**Kutipan Halaman**.
******************************
Rabu, 13 Juni 2012


 KEPENTINGAN PUBLIK SIAPA PEDULI

 
Mengapa masalah yang menyangkut kepentingan publik terkesan dibiarkan dan tidak dipedulikan oleh pemerintah? Mengapa hal ini terjadi? Kedua pertanyaan ini mungkin sering kita jumpai dalam kehidupan kita sehari-hari. Dan sepertinya juga kedua pertanyaan tersebut merupakan sebuah endless questions yang selalu dipertanyakan dan mungkin belum pernah juga terjawab.
Hubungan antara kepentingan publik dan kebijakan publik dapat bersifat reciprocal mereka saling terkait. Kebijakan publik yang diharapkan dapat memenuhi kepentingan publik pada akhirnya diharapkan untuk kesejahteraan dan kenyamanan masyarakat. Sebenarnya masyarakat selalu menanti setiap kebijakan yang dapat memenuhi kennginan mereka misalnya terpenuhinya sandang, papan, pangan, pendidikan, kesehatan yang murah dan terjangkau oleh masyarakat banyak.
Sebagai contoh fasilitas umum seperti transportasi darat. Jalan merupakan fasilitas mendasar atau krusial yang sangat dibutuhkan masyarakat.  Pertumbuhan perekonomian misalnya sangat tergantung dengan sarana transportasi yang memadai. Jika transportasi lancar maka distribusi produk –produk dari desa ke kota atau sebaliknya juga lancar. Tapi yang terjadi adalah masih banyak sekali sarana transportasi ini yang masih bermasalah.  Perbandingan antara kondisi jalan dan pertambahan transportasi darat sangat tidak seimbang dan bahkan dapat dikatakan berbanding terbalik. Disatu sisi jumlah transportasi dan bobotnya terus bertambah sedangkan di lain pihak keadaan sarana transportasi seperti jalan tidak bisa mengimbangi baik secara kualitas maupun kuantitas. Lagi-lagi menimbulkan pertanyaan apakah pemerintah tidak serius dalam mempropoprsikan anggaran untuk kepentingan publik.
Berdasarkan Hasil kajian Asian Development Bank (ADB) mengungkapkan, sekitar  70%-80% dari total anggaran negara diperuntukkan bagi kepentingan publik.  Tapi kenyataannya, Forum Indonesia untuk Transparansi Anggaran (Fitra) merilis data, pada 2012 terdapat 291 kabupaten/kota memproyeksikan belanja pegawai di atas 50%.  Terdapat 11 dari 291 daerah yang memiliki belanja pegawai di atas 70%  dari anggaran pendapatan dan belanja daerah (APBD), sehingga rata-rata hanya tersisa 10%-15% untuk kegiatan publik. Artinya, APBN/APBD selama ini terkuras untuk kepentingan belanja pegawai.( http://www.suaramerdeka.com dan  http://www.neraca.co.id/22 April 2012).
******************************
**Tugas**. Tuliskan kembali bagian kutipan halaman tentang kepentingan publik di atas, mulai dari "Rabu, 13 Juni" sampai dengan "pernah juga terjawab.", tanpa mengubah satu kata pun.

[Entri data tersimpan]
******************************
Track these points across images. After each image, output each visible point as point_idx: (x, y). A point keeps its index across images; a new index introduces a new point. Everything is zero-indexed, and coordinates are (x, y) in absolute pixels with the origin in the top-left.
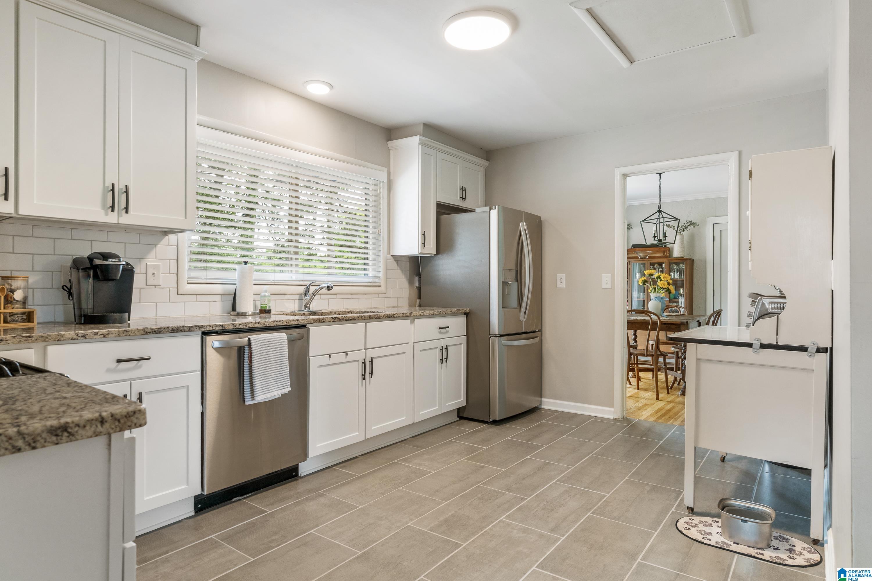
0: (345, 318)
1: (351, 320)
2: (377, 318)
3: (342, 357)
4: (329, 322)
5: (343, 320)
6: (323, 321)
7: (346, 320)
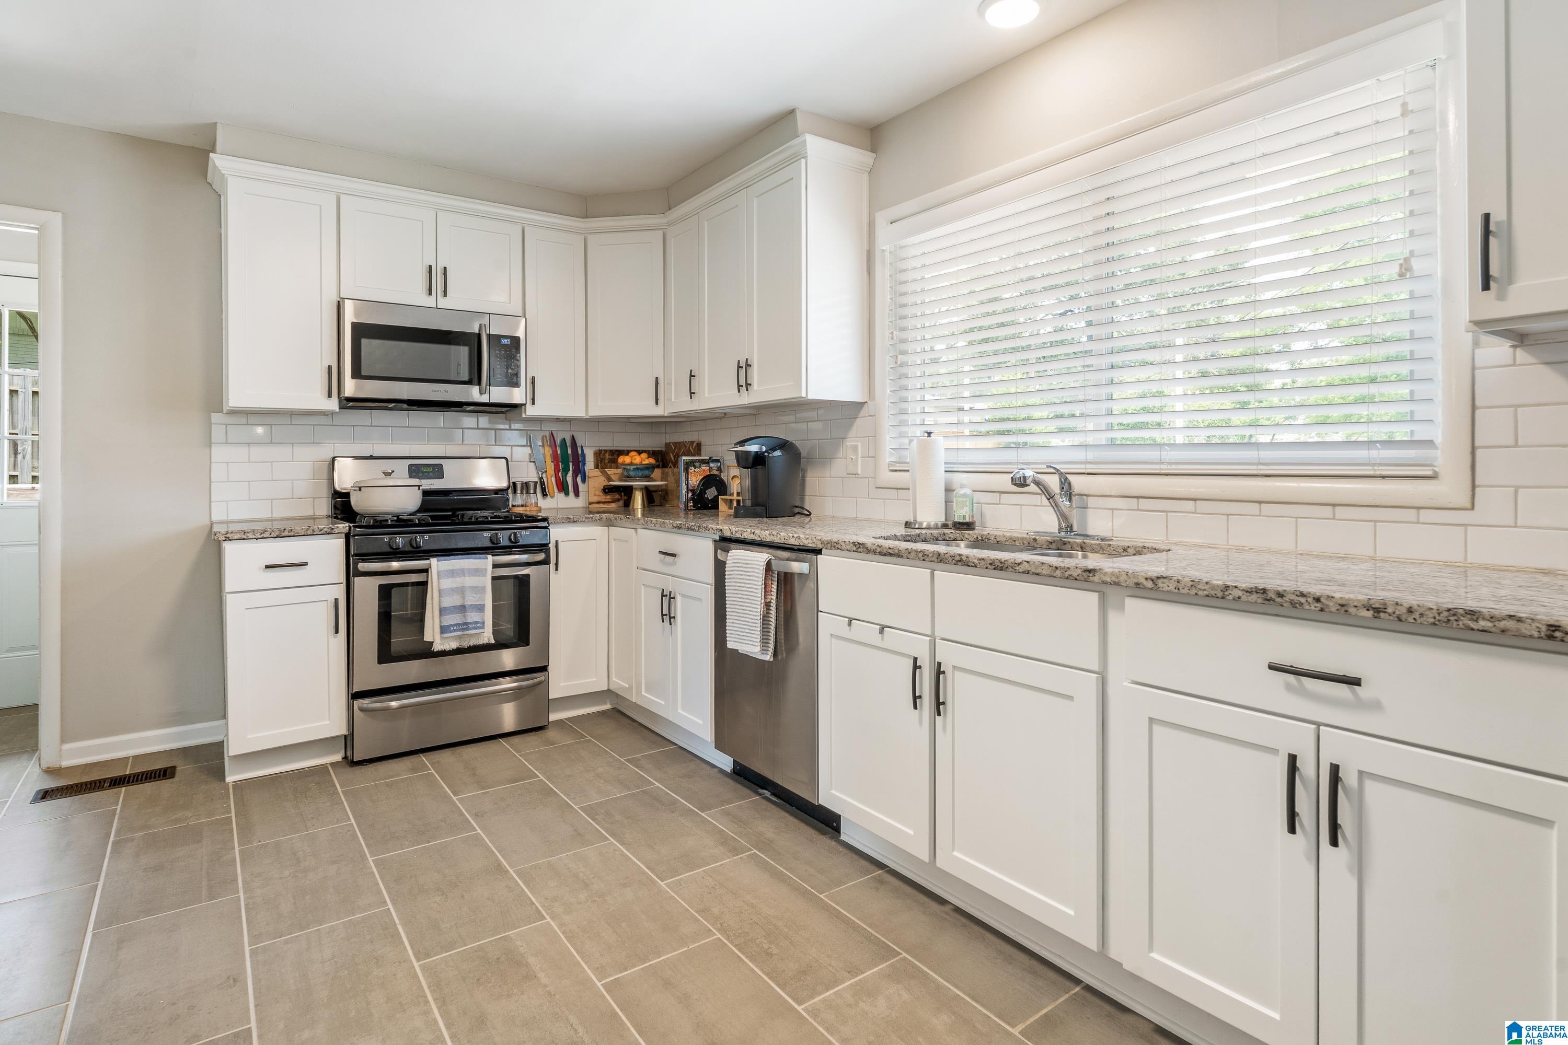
0: (878, 550)
1: (891, 555)
2: (959, 563)
3: (869, 633)
4: (848, 550)
5: (875, 553)
6: (837, 546)
7: (881, 554)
******************************
**Bagian Jawaban**.
Rabu, 13 Juni 2012


 KEPENTINGAN PUBLIK SIAPA PEDULI

 
Mengapa masalah yang menyangkut kepentingan publik terkesan dibiarkan dan tidak dipedulikan oleh pemerintah? Mengapa hal ini terjadi? Kedua pertanyaan ini mungkin sering kita jumpai dalam kehidupan kita sehari-hari. Dan sepertinya juga kedua pertanyaan tersebut merupakan sebuah endless questions yang selalu dipertanyakan dan mungkin belum pernah juga terjawab.